Wednesday, December 9
Historians will have a hard time explaining the Era of Trump. After all, he’s hardly William Jennings Bryan, able to hold a crowd spellbound with soaring rhetoric that addresses the crowd’s grievances. Hell, he’s a far cry from even being Huey Long.
So how did Trump, a New York City playboy and real estate swindler, win the fervent backing of so many rural and Midwestern working-class voters? At this point, it only matters because there are sure to be many would-be Trumps vying to pull off the same act in the future.
Just ask MAGA crowd members why they like Trump, and you’ll hear something to the effect of: He tells it like it is.
But in the face of so many Trump lies (20,000, according to a Washington Post tally), misrepresentations, and bits of disinformation, who could actually believe that? Only people who choose to avert their eyes from reality. Only people for whom things other than absolute accuracy are what really matters. Maybe people subjected to decades of talk-radio conspiracy-mongering.

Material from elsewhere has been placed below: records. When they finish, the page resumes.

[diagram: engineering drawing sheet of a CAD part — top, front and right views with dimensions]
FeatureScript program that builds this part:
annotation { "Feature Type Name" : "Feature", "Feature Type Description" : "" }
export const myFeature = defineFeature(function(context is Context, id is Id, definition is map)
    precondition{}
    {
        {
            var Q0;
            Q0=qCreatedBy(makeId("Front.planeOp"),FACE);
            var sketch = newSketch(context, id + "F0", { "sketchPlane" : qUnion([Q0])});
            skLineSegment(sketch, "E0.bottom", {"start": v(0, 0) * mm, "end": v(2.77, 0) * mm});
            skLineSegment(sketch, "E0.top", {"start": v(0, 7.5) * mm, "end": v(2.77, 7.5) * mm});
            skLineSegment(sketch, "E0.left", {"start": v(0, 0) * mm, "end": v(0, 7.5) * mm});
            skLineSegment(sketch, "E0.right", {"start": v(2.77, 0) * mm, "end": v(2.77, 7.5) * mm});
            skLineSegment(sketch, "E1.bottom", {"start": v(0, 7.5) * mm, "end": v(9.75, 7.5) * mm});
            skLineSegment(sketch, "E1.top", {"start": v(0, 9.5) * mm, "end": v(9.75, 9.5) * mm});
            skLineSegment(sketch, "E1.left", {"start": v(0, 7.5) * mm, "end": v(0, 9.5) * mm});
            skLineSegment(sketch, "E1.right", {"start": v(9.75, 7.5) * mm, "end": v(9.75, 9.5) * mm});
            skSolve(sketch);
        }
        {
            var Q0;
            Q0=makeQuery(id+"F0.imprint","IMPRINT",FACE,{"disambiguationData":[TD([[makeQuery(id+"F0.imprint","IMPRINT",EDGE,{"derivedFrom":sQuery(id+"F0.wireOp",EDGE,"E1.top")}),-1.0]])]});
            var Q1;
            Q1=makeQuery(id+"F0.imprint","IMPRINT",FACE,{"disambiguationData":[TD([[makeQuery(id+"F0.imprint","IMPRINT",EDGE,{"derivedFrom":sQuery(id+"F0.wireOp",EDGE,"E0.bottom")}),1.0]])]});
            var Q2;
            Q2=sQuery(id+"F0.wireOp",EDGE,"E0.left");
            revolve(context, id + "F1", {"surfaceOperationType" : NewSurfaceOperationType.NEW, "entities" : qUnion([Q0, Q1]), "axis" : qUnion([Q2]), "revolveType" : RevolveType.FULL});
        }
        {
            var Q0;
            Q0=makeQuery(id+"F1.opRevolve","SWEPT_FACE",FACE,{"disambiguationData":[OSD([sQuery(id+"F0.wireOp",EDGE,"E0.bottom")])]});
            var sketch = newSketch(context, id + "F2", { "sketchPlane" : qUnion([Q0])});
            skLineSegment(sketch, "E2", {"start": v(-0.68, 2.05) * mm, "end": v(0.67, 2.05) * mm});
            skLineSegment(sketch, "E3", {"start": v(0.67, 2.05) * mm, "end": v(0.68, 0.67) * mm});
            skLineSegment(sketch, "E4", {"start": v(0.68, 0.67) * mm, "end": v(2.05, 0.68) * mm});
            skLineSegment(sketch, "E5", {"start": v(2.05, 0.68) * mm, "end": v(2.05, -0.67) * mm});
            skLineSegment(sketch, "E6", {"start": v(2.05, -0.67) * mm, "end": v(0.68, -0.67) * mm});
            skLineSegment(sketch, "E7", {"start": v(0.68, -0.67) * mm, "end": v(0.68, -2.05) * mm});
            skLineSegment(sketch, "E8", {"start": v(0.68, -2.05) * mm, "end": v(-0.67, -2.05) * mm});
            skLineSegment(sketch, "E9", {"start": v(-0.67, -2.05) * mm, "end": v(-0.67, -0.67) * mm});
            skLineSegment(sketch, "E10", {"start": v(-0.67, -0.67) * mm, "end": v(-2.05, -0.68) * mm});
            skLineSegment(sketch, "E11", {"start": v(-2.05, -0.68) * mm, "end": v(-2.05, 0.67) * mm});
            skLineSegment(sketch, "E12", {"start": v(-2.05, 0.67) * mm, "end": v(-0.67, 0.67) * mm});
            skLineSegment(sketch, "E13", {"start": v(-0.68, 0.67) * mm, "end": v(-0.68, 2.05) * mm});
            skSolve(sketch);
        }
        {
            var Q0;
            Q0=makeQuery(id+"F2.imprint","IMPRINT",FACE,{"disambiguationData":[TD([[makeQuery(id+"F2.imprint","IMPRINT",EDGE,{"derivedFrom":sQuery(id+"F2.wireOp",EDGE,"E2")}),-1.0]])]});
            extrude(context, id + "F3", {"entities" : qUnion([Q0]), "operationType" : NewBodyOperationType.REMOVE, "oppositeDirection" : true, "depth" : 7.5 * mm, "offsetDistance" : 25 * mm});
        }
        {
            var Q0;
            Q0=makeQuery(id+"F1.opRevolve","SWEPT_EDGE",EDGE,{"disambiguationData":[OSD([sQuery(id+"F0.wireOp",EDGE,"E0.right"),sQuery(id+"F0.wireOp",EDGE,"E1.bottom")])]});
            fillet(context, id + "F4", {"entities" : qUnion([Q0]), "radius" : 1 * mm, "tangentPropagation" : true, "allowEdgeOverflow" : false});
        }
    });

[Ted Cruz’s father really was involved in the Kennedy assassination, you know.]
It seems like the phenomenon calls more than ever for psycho-historians.
For my part, I think Trump’s popularity boils down to three or four matters: his unvarying pissed-off attitude, his considerable notoriety thanks to his TV shows, and the clear disapproval of educated, somewhat privileged people.

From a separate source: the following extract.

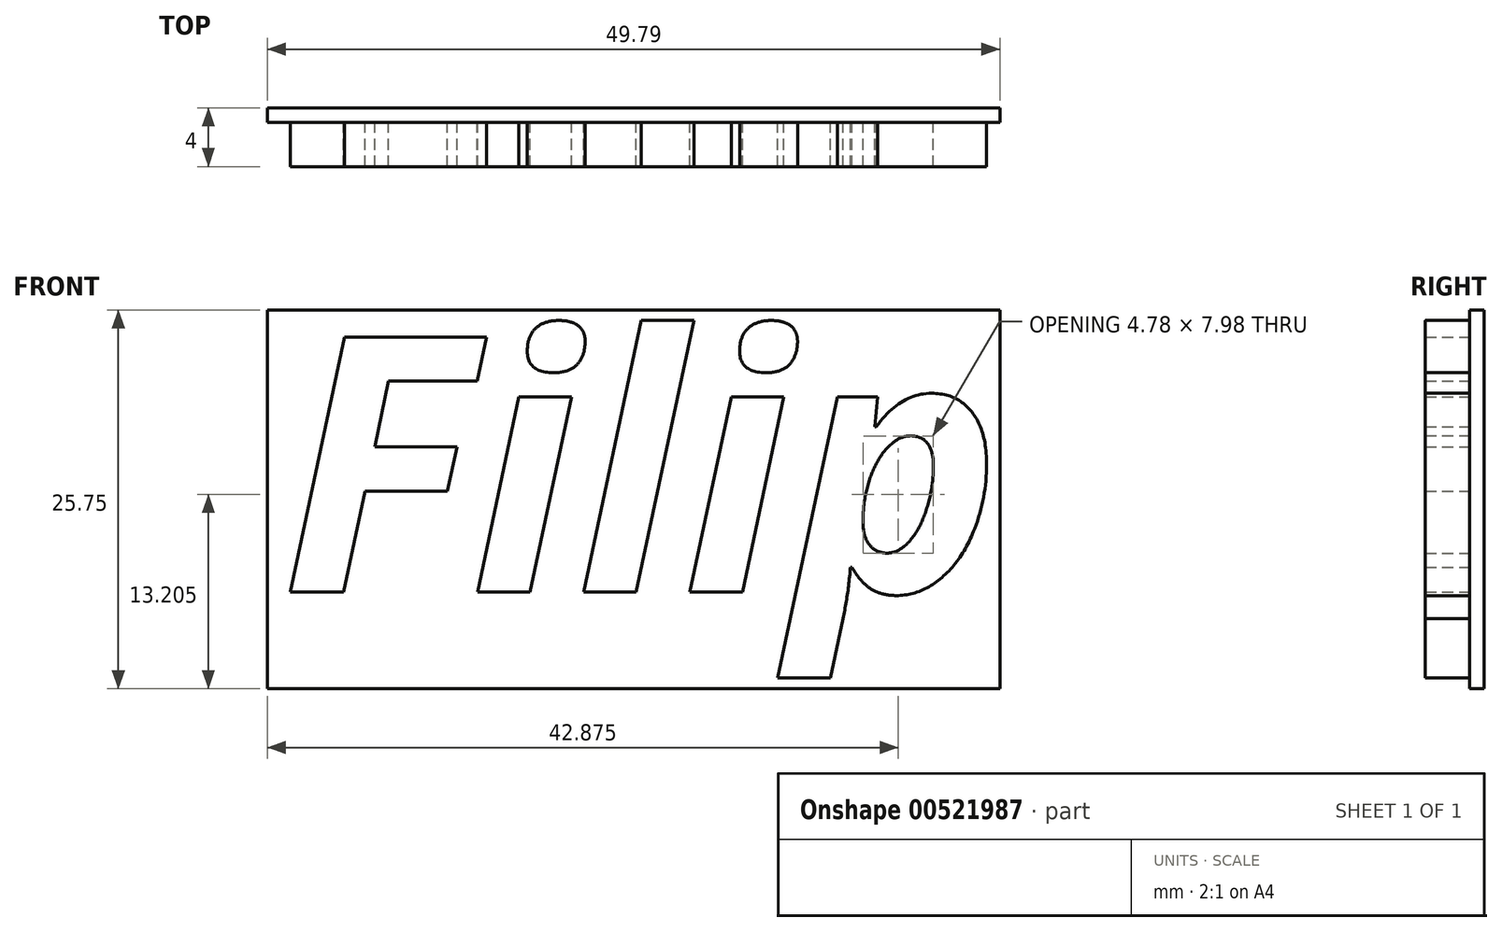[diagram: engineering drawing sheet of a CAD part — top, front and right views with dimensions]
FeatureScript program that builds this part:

He is the victim-in-chief, addressing the legions of those who feel they’ve been swindled in the big three-card-monte game of life.

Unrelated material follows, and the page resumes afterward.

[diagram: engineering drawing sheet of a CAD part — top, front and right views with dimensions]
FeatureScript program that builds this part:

“We’re all victims,” he recently told the crowd at a Georgia rally. Everybody there should wallow in their victimization—with special emphasis on Trump’s loss of the RIGGED election.
Then he adds a side order of racism and sexism—something the white masses know they shouldn’t approve of but they secretly do.
That friend who used to laugh at something racist that the likes of Andrew Dice Clay might say, or maybe a grotesquely vulgar comment about women— such a person might think: well, I could never say such things out loud…but you know, it’s true!
Get a half-dozen such people together and you’re on your way toward a MAGA rally.
To be honest, one strand of American comedy has contributed as well. Think about how, over the decades, comedians from Lenny Bruce to George Carlin to Chris Rock have pushed the boundaries about what may be said in public and laughed at. As a result, the very definition of what is vulgar or taboo has shifted. The American public, which once blushed at the mere mention of brassieres, divorce, or toilet paper, has been desensitized.
So when Trump mocks a disabled news reporter or says something profane about women…well it’s crude but, hey, he’s got a point….
Dinner: grilled eggplant with tomato sauce and parmesan, and a fresh mozzarella and tomatoes salad with balsamic vinaigrette.
Entertainment: Another episode of The Queen’s Gambit on Netflix.